## Required work
From the first line of the entries through the line containing "d’utilisation sur le lien ci-dessous.", output everything exactly except the pictures.

## Input data
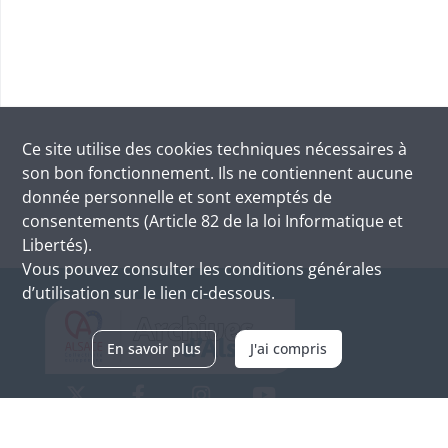
Ce site utilise des
cookies
techniques nécessaires à
son bon fonctionnement. Ils ne contiennent aucune
donnée personnelle et sont exemptés de
consentements (Article 82 de la loi Informatique et
Libertés).
Vous pouvez consulter les conditions générales
d’utilisation sur le lien ci-dessous.
En savoir plus
J'ai compris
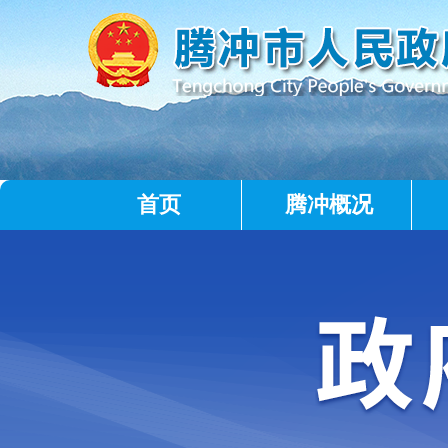
首页
腾冲概况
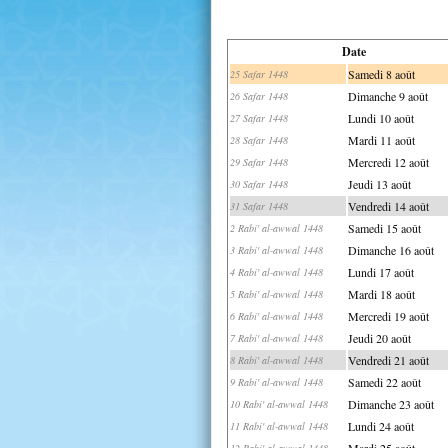
Date
Samedi 8 août
25 Safar 1448
Dimanche 9 août
26 Safar 1448
Lundi 10 août
27 Safar 1448
Mardi 11 août
28 Safar 1448
Mercredi 12 août
29 Safar 1448
Jeudi 13 août
30 Safar 1448
Vendredi 14 août
31 Safar 1448
Samedi 15 août
2 Rabi' al-awwal 1448
Dimanche 16 août
3 Rabi' al-awwal 1448
Lundi 17 août
4 Rabi' al-awwal 1448
Mardi 18 août
5 Rabi' al-awwal 1448
Mercredi 19 août
6 Rabi' al-awwal 1448
Jeudi 20 août
7 Rabi' al-awwal 1448
Vendredi 21 août
8 Rabi' al-awwal 1448
Samedi 22 août
9 Rabi' al-awwal 1448
Dimanche 23 août
10 Rabi' al-awwal 1448
Lundi 24 août
11 Rabi' al-awwal 1448
Mardi 25 août
12 Rabi' al-awwal 1448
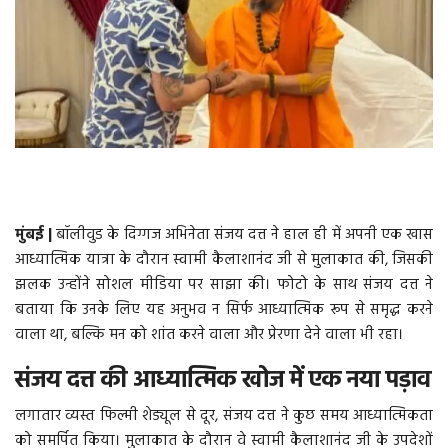
वीडियो
गैलरी
अंतरराष्ट्रीय
राजनीति
मुंबई |
बॉलीवुड के दिग्गज अभिनेता संजय दत्त ने हाल ही में अपनी एक खास
मौसम समाचार
आध्यात्मिक यात्रा के दौरान स्वामी कैलाशानंद जी से मुलाकात की, जिसकी
झलक उन्होंने सोशल मीडिया पर साझा की। फोटो के साथ संजय दत्त ने
दिल्ली
बताया कि उनके लिए यह अनुभव न सिर्फ आध्यात्मिक रूप से समृद्ध करने
वाला था, बल्कि मन को शांत करने वाला और प्रेरणा देने वाला भी रहा।
उत्तर प्रदेश
संजय दत्त की आध्यात्मिक खोज में एक नया पड़ाव
व्यापार/रोजगार
लगातार व्यस्त फिल्मी शेड्यूल से दूर, संजय दत्त ने कुछ समय आध्यात्मिकता
को समर्पित किया। मुलाकात के दौरान वे स्वामी कैलाशानंद जी के उपदेशों
महाराष्ट्र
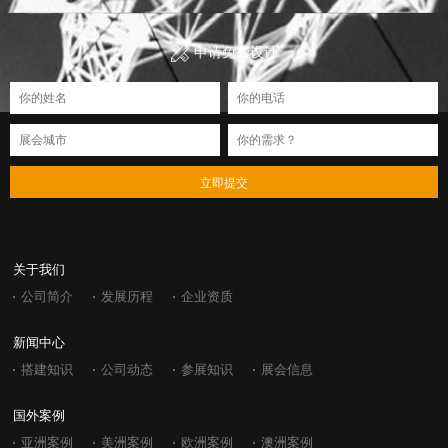
申请免费设计
立即提交
关于我们
公司简介
发展历程
企业资质
新闻中心
搭建知识
公司动态
参展知识
展会信息
国外案例
亚洲案例
美洲案例
欧洲案例
澳洲案例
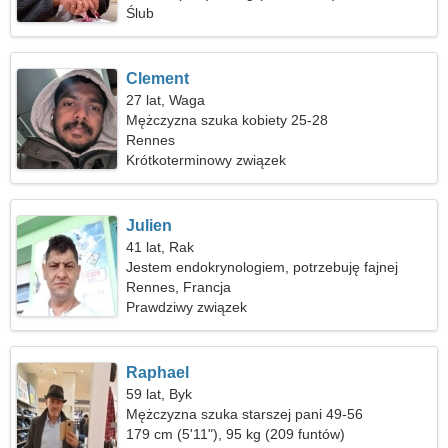
Ślub
Clement
27 lat, Waga
Mężczyzna szuka kobiety 25-28
Rennes
Krótkoterminowy związek
Julien
41 lat, Rak
Jestem endokrynologiem, potrzebuję fajnej
kobiety
Rennes, Francja
Prawdziwy związek
Raphael
59 lat, Byk
Mężczyzna szuka starszej pani 49-56
179 cm (5'11"), 95 kg (209 funtów)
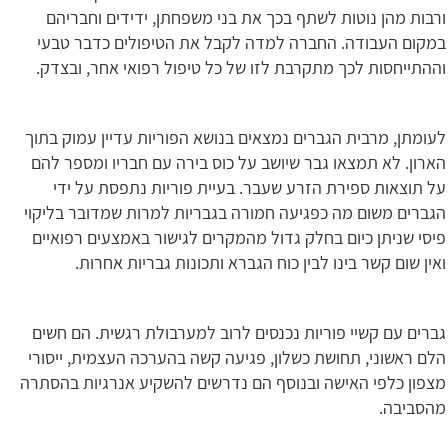
ורבות מהן נוטות לשתף בכך את בני משפחתן, ידידים וחבריהם
במקום העבודה. החברה למדה לקבל את הטיפולים כדבר טבעי
וההתייחסות לכך מתקרבת לזו של כל טיפול רפואי אחר, ובצדק.
לעומתן, מרבית הגברים נמצאים בנושא הפוריות עדיין עמוק בתוך
הארון. לא תמצאו גבר שיושב על כוס בירה עם חבריו ומספר להם
על תוצאות ספירת הזרע שעבר. בעיית פוריות נתפסת על ידי
הגברים משום מה כפגיעה חמורה בגבריות למרות שמדובר בליקוי
פיסי שניתן כיום בחלק גדול מהמקרים לגישור באמצעים רפואיים
ואין שום קשר בינו לבין כוח הגברא ותכונות גבריות אחרות.
גברים עם קשיי פוריות נכנסים לרוב למערבולת רגשית. הם חשים
הלם ראשוני, תחושת כשלון, פגיעה קשה בהערכה העצמית, ייסורי
מצפון כלפי האישה ובנוסף הם נדרשים להשקיע אנרגיות בהסתרה
מהסביבה.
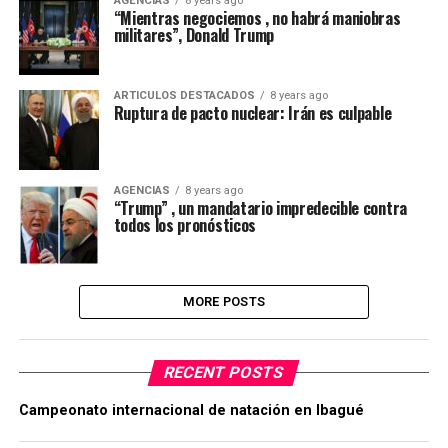
AGENCIAS
8 years ago
“Mientras negociemos , no habrá maniobras
militares”, Donald Trump
ARTICULOS DESTACADOS
8 years ago
Ruptura de pacto nuclear: Irán es culpable
AGENCIAS
8 years ago
“Trump” , un mandatario impredecible contra
todos los pronósticos
MORE POSTS
RECENT POSTS
Campeonato internacional de natación en Ibagué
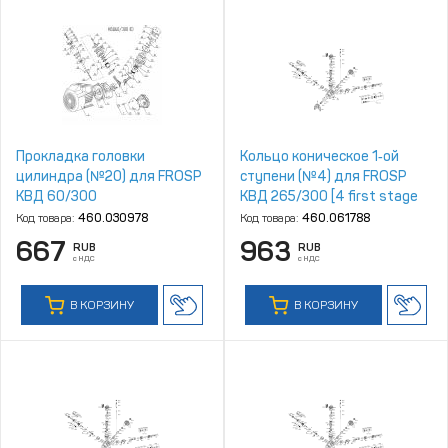
Прокладка головки
Кольцо коническое 1‑ой
цилиндра (№20) для FROSP
ступени (№4) для FROSP
КВД 60/300
КВД 265/300 [4 first stage
conical ring]
Код товара:
460.030978
Код товара:
460.061788
667
963
RUB
RUB
с НДС
с НДС
В КОРЗИНУ
В КОРЗИНУ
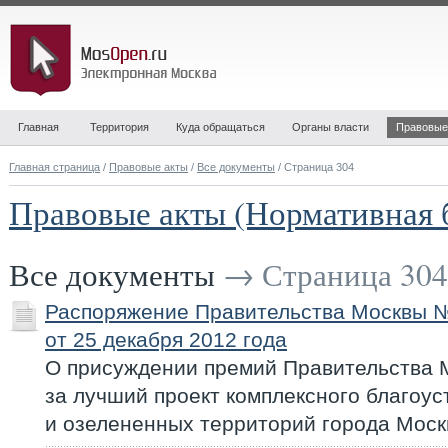
Главная
Территория
Куда обращаться
Органы власти
Правовые
Главная страница
/
Правовые акты
/
Все документы
/ Страница 304
Правовые акты (Нормативная 
Все документы
→ Страница 304
Распоряжение Правительства Москвы 
от 25 декабря 2012 года
О присуждении премий Правительства 
за лучший проект комплексного благоу
и озелененных территорий города Мос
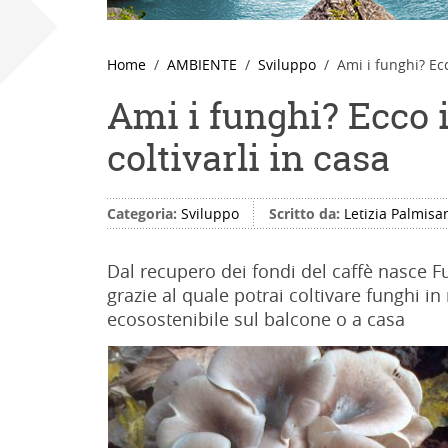
Home
AMBIENTE
Sviluppo
Ami i funghi? Ecc
Ami i funghi? Ecco i
coltivarli in casa
Categoria:
Sviluppo
Scritto da:
Letizia Palmisa
Dal recupero dei fondi del caffè nasce Fu
grazie al quale potrai coltivare funghi i
ecosostenibile sul balcone o a casa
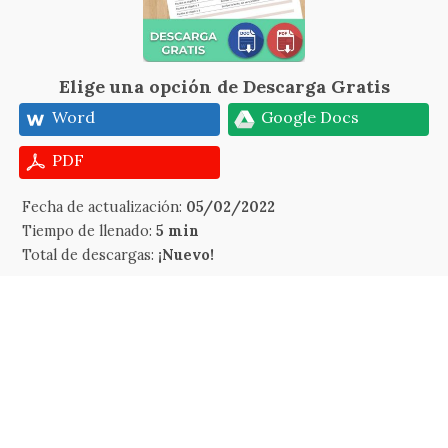
Elige una opción de Descarga Gratis
Word
Google Docs
PDF
Fecha de actualización:
05/02/2022
Tiempo de llenado:
5 min
Total de descargas:
¡Nuevo!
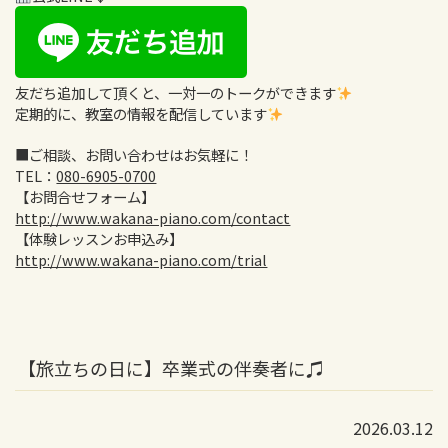
友だち追加して頂くと、一対一のトークができます
定期的に、教室の情報を配信しています
■ご相談、お問い合わせはお気軽に！
TEL：
080-6905-0700
【お問合せフォーム】
http://www.wakana-piano.com/contact
【体験レッスンお申込み】
http://www.wakana-piano.com/trial
【旅立ちの日に】卒業式の伴奏者に♫
2026.03.12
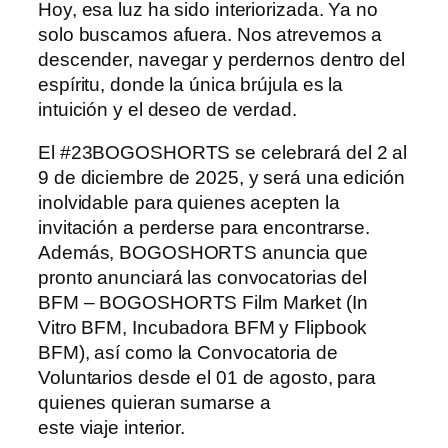
Hoy, esa luz ha sido interiorizada. Ya no
solo buscamos afuera. Nos atrevemos a
descender, navegar y perdernos dentro del
espíritu, donde la única brújula es la
intuición y el deseo de verdad.
El #23BOGOSHORTS se celebrará del 2 al
9 de diciembre de 2025, y será una edición
inolvidable para quienes acepten la
invitación a perderse para encontrarse.
Además, BOGOSHORTS anuncia que
pronto anunciará las convocatorias del
BFM – BOGOSHORTS Film Market (In
Vitro BFM, Incubadora BFM y Flipbook
BFM), así como la Convocatoria de
Voluntarios desde el 01 de agosto, para
quienes quieran sumarse a
este viaje interior.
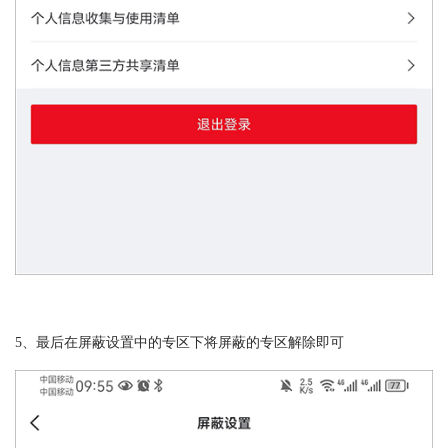
5、最后在屏蔽设置中的专区下将屏蔽的专区解除即可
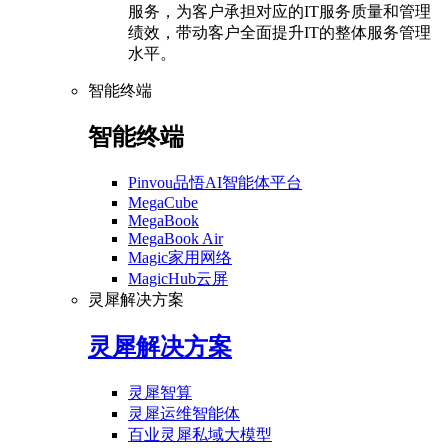
服务，为客户承担对应的IT服务质量和管理
绩效，带动客户全面提升IT的整体服务管理
水平。
智能终端
智能终端
Pinvou品悟AI智能体平台
MegaCube
MegaBook
MegaBook Air
Magic家用网络
MagicHub云屏
灵犀解决方案
灵犀解决方案
灵犀智算
灵犀运维智能体
百业灵犀私域大模型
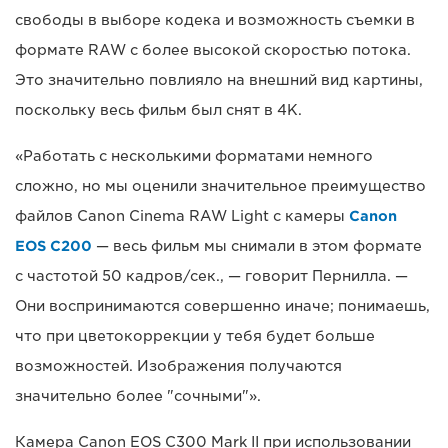
свободы в выборе кодека и возможность съемки в
формате RAW с более высокой скоростью потока.
Это значительно повлияло на внешний вид картины,
поскольку весь фильм был снят в 4K.
«Работать с несколькими форматами немного
сложно, но мы оценили значительное преимущество
файлов Canon Cinema RAW Light с камеры
Canon
EOS C200
— весь фильм мы снимали в этом формате
с частотой 50 кадров/сек., — говорит Пернилла. —
Они воспринимаются совершенно иначе; понимаешь,
что при цветокоррекции у тебя будет больше
возможностей. Изображения получаются
значительно более "сочными"».
Камера Canon EOS C300 Mark II при использовании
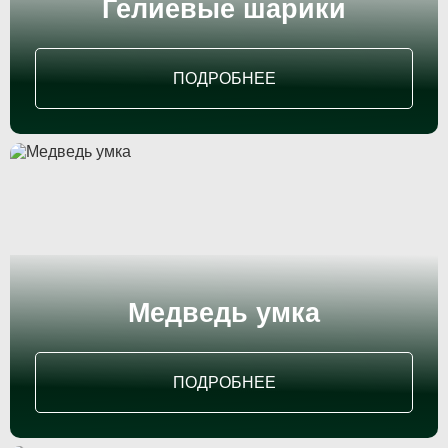
Гелиевые шарики
Акции
Беседки
ПОДРОБНЕЕ
Контакты
ОБРАТНЫЙ ЗВОНОК
+7 (920) 769-10-10
Медведь умка
ПОСТРОИТЬ МАРШРУТ
ПОДРОБНЕЕ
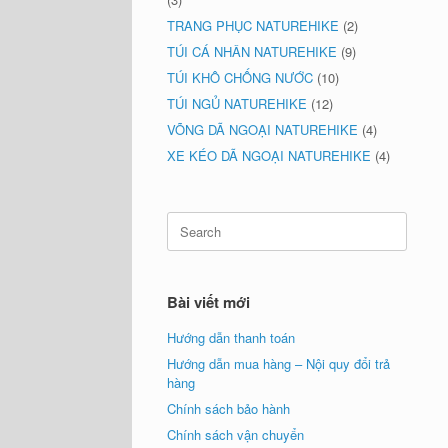
TRANG PHỤC NATUREHIKE
(2)
TÚI CÁ NHÂN NATUREHIKE
(9)
TÚI KHÔ CHỐNG NƯỚC
(10)
TÚI NGỦ NATUREHIKE
(12)
VÕNG DÃ NGOẠI NATUREHIKE
(4)
XE KÉO DÃ NGOẠI NATUREHIKE
(4)
Search
for:
Bài viết mới
Hướng dẫn thanh toán
Hướng dẫn mua hàng – Nội quy đổi trả
hàng
Chính sách bảo hành
Chính sách vận chuyển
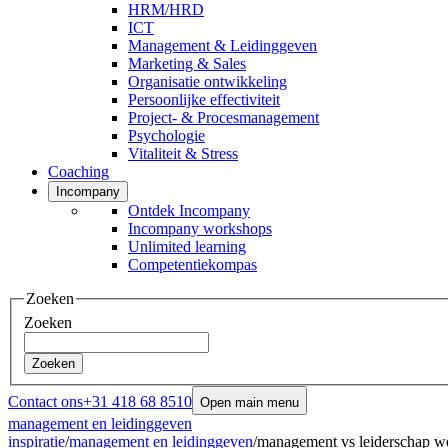
HRM/HRD
ICT
Management & Leidinggeven
Marketing & Sales
Organisatie ontwikkeling
Persoonlijke effectiviteit
Project- & Procesmanagement
Psychologie
Vitaliteit & Stress
Coaching
Incompany
Ontdek Incompany
Incompany workshops
Unlimited learning
Competentiekompas
Zoeken
Zoeken
Zoeken
Contact ons
+31 418 68 8510
Open main menu
management en leidinggeven
inspiratie
/
management en leidinggeven
/
management vs leiderschap we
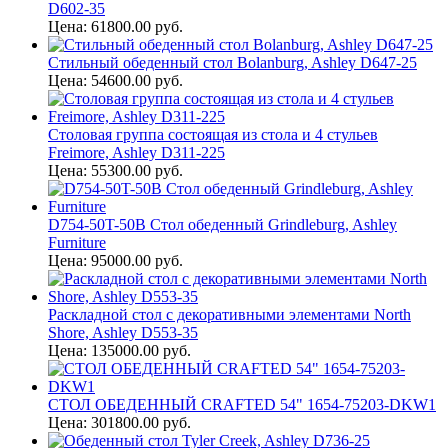
D602-35
Цена: 61800.00 руб.
Стильный обеденный стол Bolanburg, Ashley D647-25
Цена: 54600.00 руб.
Столовая группа состоящая из стола и 4 стульев
Freimore, Ashley D311-225
Цена: 55300.00 руб.
D754-50T-50B Стол обеденный Grindleburg, Ashley
Furniture
Цена: 95000.00 руб.
Раскладной стол с декоративными элементами North
Shore, Ashley D553-35
Цена: 135000.00 руб.
СТОЛ ОБЕДЕННЫЙ CRAFTED 54" 1654-75203-DKW1
Цена: 301800.00 руб.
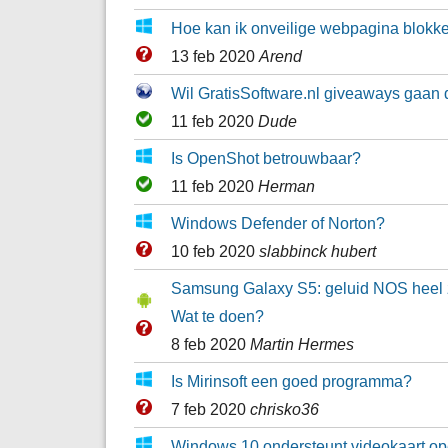
Hoe kan ik onveilige webpagina blokk
13 feb 2020
Arend
Wil GratisSoftware.nl giveaways gaan
11 feb 2020
Dude
Is OpenShot betrouwbaar?
11 feb 2020
Herman
Windows Defender of Norton?
10 feb 2020
slabbinck hubert
Samsung Galaxy S5: geluid NOS heel 
Wat te doen?
8 feb 2020
Martin Hermes
Is Mirinsoft een goed programma?
7 feb 2020
chrisko36
Windows 10 ondersteunt videokaart op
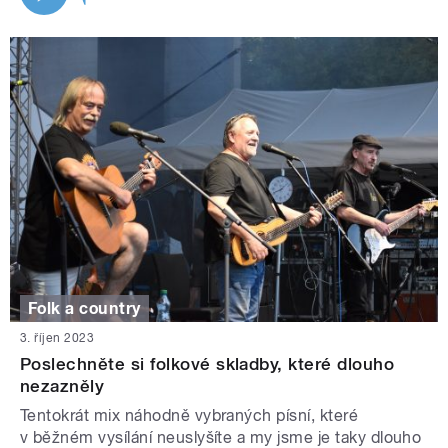
Folk a country
3. říjen 2023
Poslechněte si folkové skladby, které dlouho
nezazněly
Tentokrát mix náhodně vybraných písní, které
v běžném vysílání neuslyšíte a my jsme je taky dlouho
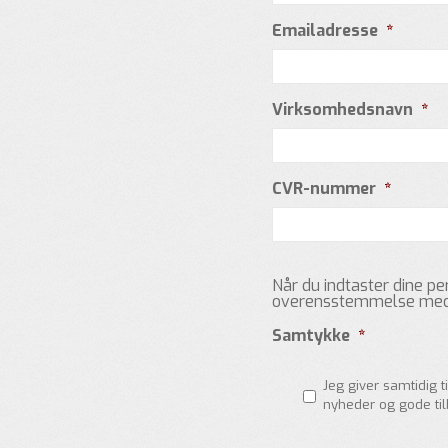
Emailadresse
*
Virksomhedsnavn
*
CVR-nummer
*
Når du indtaster dine p
overensstemmelse me
Samtykke
*
Jeg giver samtidig 
nyheder og gode tilb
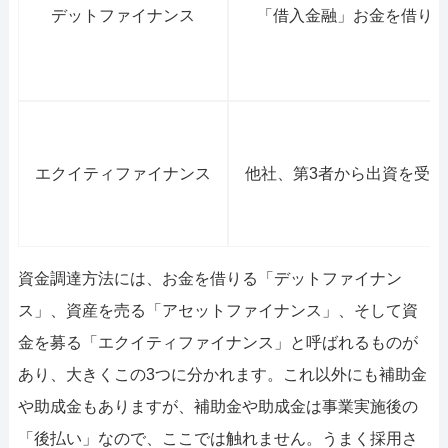
デットファイナンス
「借入金融」お金を借り
エクイティファイナンス
他社、第3者から出資を受
資金調達方法には、お金を借りる「デットファイナン
ス」、資産を売る「アセットファイナンス」、そして資
金を募る「エクイティファイナンス」と呼ばれるものが
あり、大きくこの3つに分かれます。これ以外にも補助金
や助成金もありますが、補助金や助成金は事業実施後の
「後払い」なので、ここでは触れません。うまく採用さ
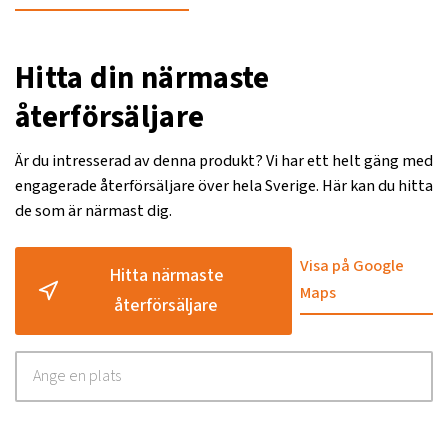
Hitta din närmaste
återförsäljare
Är du intresserad av denna produkt? Vi har ett helt gäng med
engagerade återförsäljare över hela Sverige. Här kan du hitta
de som är närmast dig.
Visa på Google
Hitta närmaste
Maps
återförsäljare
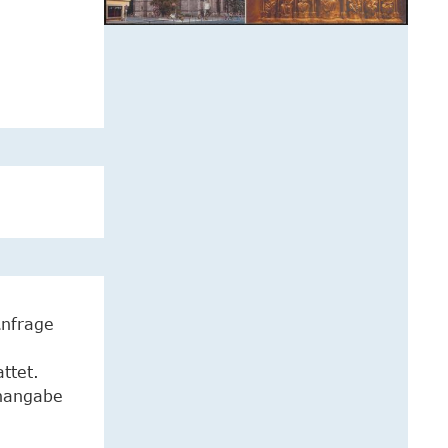
Anfrage
ttet.
enangabe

## Problem solution
Ce site utilise des
cookies
techniques nécessaires à
son bon fonctionnement. Ils ne contiennent aucune
donnée personnelle et sont exemptés de
consentements (Article 82 de la loi Informatique et
Libertés).
Vous pouvez consulter les conditions générales
d’utilisation sur le lien ci-dessous.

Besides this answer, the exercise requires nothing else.